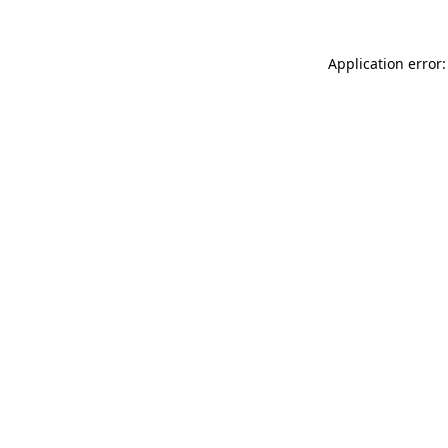
Application error:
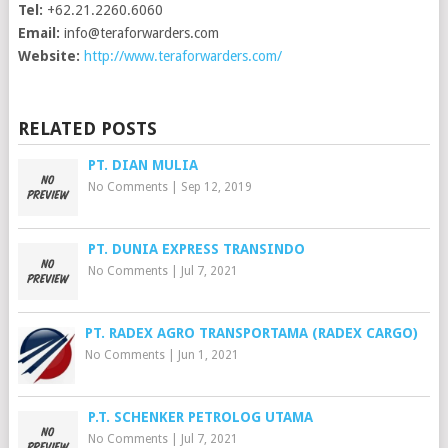
Tel:
+62.21.2260.6060
Email:
info@teraforwarders.com
Website:
http://www.teraforwarders.com/
RELATED POSTS
PT. DIAN MULIA
No Comments
|
Sep 12, 2019
PT. DUNIA EXPRESS TRANSINDO
No Comments
|
Jul 7, 2021
PT. RADEX AGRO TRANSPORTAMA (RADEX CARGO)
No Comments
|
Jun 1, 2021
P.T. SCHENKER PETROLOG UTAMA
No Comments
|
Jul 7, 2021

============

> **WORK REQUEST**:
Reprint the entries above exactly, images removed.

> **FINAL ANSWER**:
Application error:
Tel:
+62.21.2260.6060
Email:
info@teraforwarders.com
Website:
http://www.teraforwarders.com/
RELATED POSTS
PT. DIAN MULIA
No Comments
|
Sep 12, 2019
PT. DUNIA EXPRESS TRANSINDO
No Comments
|
Jul 7, 2021
PT. RADEX AGRO TRANSPORTAMA (RADEX CARGO)
No Comments
|
Jun 1, 2021
P.T. SCHENKER PETROLOG UTAMA
No Comments
|
Jul 7, 2021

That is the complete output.